- PROBLEM
Write the next part of the essay below about the public fruit meditation and the father's car ride, picking up after its final line.

- TEXT BLOCK
When the event drew to a
close, and we all whispered an insecurity into a watermelon and participated in
a Gallagher-esque destruction of said watermelon, I didn’t have the words to
reach out to the trio. What I wanted to
say was not words. It was a stone sphere
I didn’t have. It was the fruit that
they had already given me. I said thanks
to the shorter of the three, and asked if I could send them a piece of writing
that they had inspired in me—planted the seed, if you like—and I dumbly smiled
at the other two.
Seven months later I was
in the passenger seat of my father’s car explaining this ripened thought
process, its beginnings with the pilfered lemons, the People’s Plum Pie, the
events of the public fruit meditation, the apples from our and the neighbor’s
backyard, and, of course, bocce.
“I have a story that has
to do with all of that,” he said.
I have no idea what I said
to that, but in my mind right now I am making myself say, “You have got to be
fucking kidding me.”

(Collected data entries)

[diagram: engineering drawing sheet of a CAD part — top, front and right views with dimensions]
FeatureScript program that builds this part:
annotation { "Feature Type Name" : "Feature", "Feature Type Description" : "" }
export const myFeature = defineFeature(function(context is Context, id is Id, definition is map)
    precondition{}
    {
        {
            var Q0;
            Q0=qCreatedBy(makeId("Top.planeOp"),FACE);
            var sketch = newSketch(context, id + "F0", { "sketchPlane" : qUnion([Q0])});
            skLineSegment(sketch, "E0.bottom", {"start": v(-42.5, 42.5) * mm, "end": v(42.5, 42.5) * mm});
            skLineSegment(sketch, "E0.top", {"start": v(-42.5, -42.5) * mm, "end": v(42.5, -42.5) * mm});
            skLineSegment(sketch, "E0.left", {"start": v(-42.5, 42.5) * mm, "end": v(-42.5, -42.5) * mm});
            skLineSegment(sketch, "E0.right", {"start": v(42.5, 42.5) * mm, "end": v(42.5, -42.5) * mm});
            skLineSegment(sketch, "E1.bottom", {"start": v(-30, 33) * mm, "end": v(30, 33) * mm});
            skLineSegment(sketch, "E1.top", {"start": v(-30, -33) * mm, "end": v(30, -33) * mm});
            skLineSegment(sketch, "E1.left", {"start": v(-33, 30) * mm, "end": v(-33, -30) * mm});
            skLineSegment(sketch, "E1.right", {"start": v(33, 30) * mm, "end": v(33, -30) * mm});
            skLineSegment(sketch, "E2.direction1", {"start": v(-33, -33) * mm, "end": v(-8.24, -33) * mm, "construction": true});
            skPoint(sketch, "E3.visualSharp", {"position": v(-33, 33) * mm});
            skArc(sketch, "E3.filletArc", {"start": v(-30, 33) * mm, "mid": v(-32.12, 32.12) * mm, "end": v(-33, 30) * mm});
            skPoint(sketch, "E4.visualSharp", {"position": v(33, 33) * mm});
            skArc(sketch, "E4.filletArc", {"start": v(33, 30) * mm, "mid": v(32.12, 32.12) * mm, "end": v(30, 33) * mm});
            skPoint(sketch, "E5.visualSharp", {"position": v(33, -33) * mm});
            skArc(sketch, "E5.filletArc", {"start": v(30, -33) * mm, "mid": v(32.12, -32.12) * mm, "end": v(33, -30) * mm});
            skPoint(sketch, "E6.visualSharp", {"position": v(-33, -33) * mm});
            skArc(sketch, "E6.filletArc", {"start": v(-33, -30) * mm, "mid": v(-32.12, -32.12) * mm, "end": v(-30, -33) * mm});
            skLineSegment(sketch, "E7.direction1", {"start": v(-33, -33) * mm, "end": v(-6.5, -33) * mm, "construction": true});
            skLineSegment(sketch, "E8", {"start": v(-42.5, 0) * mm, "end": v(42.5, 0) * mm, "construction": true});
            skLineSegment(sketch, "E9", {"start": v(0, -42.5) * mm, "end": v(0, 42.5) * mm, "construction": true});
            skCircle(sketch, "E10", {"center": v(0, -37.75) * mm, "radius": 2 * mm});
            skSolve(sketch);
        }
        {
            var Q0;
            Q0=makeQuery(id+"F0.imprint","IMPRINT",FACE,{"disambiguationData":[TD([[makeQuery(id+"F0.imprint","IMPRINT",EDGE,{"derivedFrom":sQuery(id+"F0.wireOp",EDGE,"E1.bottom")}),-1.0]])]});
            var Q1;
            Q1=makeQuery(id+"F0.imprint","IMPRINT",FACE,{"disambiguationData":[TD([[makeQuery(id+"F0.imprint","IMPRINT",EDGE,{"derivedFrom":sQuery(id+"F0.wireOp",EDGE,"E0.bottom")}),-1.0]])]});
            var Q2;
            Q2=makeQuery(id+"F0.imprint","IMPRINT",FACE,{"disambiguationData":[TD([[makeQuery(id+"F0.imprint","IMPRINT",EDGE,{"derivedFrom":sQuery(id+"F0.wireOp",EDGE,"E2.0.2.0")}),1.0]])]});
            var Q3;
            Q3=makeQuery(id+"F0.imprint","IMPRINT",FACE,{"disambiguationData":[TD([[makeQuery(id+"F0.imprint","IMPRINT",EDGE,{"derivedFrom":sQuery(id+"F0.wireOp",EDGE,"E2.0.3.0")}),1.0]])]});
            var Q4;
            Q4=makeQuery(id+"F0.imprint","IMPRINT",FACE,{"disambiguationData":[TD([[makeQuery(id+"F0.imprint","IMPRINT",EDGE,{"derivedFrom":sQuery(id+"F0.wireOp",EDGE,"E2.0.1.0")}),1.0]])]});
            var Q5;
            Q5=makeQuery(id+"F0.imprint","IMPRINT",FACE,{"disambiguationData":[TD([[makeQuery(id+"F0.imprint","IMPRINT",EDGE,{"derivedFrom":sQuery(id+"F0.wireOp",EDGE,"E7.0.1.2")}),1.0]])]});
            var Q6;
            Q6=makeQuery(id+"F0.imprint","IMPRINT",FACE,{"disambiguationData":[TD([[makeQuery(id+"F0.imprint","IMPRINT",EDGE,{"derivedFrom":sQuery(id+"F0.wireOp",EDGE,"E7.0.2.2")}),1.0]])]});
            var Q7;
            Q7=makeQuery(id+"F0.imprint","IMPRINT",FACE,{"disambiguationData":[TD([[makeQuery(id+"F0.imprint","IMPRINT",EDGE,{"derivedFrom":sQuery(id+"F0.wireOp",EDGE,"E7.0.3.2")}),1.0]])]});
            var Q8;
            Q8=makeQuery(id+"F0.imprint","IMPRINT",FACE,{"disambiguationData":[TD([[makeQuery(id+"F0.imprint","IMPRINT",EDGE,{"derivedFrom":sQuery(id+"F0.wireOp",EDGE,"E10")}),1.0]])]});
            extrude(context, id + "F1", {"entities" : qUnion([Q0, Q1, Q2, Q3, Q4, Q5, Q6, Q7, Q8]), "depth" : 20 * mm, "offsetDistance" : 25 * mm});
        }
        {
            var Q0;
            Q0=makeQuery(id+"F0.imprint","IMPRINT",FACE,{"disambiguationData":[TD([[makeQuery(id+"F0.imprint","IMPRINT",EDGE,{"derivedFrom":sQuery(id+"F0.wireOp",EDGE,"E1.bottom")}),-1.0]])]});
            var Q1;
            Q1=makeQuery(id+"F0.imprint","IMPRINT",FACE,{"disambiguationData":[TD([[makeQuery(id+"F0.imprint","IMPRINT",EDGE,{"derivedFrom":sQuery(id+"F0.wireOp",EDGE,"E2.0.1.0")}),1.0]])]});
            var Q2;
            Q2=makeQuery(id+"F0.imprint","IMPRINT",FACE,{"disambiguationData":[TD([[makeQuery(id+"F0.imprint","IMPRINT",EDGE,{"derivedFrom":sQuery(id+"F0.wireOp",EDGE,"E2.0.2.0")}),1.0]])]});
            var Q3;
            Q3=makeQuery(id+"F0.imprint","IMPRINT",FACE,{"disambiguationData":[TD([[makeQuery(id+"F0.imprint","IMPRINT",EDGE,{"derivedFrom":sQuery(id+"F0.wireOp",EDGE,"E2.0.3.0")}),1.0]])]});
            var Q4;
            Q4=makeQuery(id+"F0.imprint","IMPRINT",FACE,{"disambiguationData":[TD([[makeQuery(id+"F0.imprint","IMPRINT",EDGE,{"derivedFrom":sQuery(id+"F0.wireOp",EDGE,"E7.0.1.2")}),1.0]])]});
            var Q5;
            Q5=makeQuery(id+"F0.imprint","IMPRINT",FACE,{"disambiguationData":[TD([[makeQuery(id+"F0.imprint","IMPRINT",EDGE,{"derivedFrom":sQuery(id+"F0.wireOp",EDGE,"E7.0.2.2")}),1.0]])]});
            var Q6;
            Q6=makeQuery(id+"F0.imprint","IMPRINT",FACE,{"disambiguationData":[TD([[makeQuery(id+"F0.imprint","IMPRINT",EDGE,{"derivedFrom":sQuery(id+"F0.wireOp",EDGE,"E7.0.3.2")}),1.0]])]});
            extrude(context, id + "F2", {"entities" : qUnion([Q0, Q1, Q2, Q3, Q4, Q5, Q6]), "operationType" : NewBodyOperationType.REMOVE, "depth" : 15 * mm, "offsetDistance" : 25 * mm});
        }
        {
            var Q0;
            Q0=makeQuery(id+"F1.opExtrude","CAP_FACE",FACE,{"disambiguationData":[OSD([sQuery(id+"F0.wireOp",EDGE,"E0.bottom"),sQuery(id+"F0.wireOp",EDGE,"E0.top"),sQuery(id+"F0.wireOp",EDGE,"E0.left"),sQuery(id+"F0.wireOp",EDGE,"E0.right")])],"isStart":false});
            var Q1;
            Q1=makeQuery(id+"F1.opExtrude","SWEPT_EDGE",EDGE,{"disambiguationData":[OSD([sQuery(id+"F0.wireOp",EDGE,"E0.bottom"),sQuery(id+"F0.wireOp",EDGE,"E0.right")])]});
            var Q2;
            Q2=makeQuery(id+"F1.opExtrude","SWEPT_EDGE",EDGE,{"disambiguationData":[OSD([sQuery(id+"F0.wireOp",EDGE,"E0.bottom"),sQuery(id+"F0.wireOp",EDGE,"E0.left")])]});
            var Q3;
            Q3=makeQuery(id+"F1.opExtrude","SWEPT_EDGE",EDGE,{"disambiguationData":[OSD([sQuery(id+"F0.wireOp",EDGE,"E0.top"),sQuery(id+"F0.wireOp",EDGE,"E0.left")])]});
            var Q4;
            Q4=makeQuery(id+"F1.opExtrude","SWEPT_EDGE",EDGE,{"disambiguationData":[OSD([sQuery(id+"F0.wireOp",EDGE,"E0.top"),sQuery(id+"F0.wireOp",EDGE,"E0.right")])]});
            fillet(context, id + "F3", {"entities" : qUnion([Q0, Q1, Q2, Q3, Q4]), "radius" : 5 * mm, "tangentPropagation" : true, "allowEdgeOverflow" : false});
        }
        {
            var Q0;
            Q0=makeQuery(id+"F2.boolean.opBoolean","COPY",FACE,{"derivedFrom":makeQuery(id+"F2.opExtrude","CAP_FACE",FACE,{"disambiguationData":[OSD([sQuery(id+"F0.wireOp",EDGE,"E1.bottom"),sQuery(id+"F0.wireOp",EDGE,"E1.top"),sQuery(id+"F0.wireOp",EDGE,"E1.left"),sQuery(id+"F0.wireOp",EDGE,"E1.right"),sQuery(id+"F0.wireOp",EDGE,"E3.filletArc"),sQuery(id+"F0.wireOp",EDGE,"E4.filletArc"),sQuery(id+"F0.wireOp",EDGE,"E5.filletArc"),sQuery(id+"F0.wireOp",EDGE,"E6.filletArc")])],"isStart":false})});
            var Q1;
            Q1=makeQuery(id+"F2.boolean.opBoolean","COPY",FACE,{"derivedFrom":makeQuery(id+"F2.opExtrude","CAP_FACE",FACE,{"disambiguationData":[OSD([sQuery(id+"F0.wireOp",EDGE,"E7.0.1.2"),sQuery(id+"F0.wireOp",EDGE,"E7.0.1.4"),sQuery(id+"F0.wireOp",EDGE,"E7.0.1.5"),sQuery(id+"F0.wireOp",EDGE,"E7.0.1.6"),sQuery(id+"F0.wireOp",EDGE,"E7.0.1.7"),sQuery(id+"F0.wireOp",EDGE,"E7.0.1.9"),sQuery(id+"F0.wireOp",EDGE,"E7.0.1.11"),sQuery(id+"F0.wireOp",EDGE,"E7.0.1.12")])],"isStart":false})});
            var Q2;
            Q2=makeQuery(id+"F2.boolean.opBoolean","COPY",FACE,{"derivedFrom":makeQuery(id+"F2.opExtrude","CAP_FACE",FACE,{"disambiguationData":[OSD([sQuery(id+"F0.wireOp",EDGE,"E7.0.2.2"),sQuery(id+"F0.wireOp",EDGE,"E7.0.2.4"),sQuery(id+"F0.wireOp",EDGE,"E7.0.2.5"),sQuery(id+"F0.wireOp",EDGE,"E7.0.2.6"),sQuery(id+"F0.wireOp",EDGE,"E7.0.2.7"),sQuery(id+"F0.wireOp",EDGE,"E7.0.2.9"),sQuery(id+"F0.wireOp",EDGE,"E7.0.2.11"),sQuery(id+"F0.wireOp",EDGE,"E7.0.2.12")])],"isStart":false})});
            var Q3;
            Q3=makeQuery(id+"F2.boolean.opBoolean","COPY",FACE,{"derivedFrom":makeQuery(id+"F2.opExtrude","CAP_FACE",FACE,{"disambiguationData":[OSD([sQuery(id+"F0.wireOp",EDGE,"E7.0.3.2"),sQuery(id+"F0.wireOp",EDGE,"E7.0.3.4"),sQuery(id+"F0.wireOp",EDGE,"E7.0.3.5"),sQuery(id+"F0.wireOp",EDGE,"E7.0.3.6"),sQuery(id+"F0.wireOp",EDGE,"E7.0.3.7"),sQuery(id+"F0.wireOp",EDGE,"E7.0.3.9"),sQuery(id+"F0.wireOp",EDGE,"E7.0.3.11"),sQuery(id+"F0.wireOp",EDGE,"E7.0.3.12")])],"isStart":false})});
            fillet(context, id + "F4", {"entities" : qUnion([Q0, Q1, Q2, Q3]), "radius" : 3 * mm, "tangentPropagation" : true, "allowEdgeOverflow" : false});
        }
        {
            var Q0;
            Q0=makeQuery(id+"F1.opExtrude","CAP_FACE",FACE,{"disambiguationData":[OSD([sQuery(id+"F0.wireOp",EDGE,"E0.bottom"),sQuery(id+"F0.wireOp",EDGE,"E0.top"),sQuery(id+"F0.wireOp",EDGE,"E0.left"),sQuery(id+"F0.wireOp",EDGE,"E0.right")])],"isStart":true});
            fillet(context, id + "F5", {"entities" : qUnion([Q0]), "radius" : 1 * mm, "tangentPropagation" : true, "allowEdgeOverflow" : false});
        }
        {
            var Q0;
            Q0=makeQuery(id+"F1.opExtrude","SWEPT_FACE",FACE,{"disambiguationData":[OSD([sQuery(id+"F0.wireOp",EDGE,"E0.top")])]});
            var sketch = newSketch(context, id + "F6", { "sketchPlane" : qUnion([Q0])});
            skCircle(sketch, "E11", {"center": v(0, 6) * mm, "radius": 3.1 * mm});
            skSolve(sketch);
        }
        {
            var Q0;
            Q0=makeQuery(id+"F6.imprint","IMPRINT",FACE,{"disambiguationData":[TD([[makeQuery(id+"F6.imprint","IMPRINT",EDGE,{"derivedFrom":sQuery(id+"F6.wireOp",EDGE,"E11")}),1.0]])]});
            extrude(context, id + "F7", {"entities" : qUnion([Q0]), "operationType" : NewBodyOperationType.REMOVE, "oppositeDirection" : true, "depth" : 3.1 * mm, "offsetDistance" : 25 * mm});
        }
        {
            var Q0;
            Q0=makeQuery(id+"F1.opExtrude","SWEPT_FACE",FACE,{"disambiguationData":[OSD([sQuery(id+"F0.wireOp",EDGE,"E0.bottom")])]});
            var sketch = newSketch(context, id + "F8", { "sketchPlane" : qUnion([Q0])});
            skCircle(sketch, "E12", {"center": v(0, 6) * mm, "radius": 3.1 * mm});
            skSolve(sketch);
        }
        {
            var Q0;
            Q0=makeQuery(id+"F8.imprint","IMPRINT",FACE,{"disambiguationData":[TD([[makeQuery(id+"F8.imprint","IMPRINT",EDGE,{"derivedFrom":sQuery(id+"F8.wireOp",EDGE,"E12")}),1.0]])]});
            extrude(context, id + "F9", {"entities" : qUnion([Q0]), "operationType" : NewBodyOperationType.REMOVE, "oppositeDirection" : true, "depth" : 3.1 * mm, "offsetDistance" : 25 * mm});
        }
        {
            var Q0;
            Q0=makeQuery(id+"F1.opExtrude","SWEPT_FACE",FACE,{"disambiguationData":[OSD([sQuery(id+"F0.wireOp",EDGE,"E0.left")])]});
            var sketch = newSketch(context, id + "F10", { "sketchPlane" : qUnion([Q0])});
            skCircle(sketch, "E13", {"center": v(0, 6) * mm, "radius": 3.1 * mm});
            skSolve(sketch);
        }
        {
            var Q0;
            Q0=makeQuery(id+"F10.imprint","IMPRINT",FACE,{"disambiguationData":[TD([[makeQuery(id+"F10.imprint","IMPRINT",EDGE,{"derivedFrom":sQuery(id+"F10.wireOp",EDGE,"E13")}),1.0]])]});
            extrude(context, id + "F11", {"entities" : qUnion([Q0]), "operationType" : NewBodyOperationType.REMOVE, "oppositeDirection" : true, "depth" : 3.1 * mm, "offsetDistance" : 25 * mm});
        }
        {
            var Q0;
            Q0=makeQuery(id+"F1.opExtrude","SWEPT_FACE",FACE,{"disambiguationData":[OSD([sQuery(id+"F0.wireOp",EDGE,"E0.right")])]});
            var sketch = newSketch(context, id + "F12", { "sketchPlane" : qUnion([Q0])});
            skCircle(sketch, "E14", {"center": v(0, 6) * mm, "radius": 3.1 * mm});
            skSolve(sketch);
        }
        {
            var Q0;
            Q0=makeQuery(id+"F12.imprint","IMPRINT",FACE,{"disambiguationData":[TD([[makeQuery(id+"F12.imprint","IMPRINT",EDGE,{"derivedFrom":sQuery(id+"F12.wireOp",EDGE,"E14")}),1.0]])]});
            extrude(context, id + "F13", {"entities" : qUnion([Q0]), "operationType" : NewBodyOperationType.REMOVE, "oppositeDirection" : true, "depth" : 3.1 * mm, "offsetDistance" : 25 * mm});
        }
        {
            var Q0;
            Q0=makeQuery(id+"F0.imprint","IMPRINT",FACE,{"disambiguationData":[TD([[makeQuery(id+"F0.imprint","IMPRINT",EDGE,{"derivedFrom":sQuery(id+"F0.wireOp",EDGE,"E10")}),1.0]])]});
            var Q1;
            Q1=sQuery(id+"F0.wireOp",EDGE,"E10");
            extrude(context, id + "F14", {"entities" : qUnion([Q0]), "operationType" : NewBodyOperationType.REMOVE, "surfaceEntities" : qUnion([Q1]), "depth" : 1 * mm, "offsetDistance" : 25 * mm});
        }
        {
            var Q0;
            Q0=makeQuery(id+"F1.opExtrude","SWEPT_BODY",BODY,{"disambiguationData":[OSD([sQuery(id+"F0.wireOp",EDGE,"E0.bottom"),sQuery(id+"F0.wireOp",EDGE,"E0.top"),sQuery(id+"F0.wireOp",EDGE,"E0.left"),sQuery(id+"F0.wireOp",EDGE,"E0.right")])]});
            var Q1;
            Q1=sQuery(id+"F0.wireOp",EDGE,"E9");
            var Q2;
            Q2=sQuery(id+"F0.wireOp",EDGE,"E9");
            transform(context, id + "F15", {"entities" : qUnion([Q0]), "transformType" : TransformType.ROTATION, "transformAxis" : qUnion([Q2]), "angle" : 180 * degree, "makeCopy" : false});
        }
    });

- ANSWER TO THE EXERCISE
He told me about French
colleagues of his in Nigeria. They
brought in truckloads of sand to a spot on the river to create a sort of
beach. They went there to swim—with a
rope to hang on to in the swift river—and to sunbathe and relax, and to play
boules (the French relative to bocce) with coconuts foraged from the area. The Nigerians found this most peculiar, that
these white foreigners would, for pleasure, subject themselves to the unyielding
sun at the hottest part of the day, to the deathly river for no good reason,
and that they would, in this unbearable heat, toss coconuts in the sand and
walk after them for hours at a time.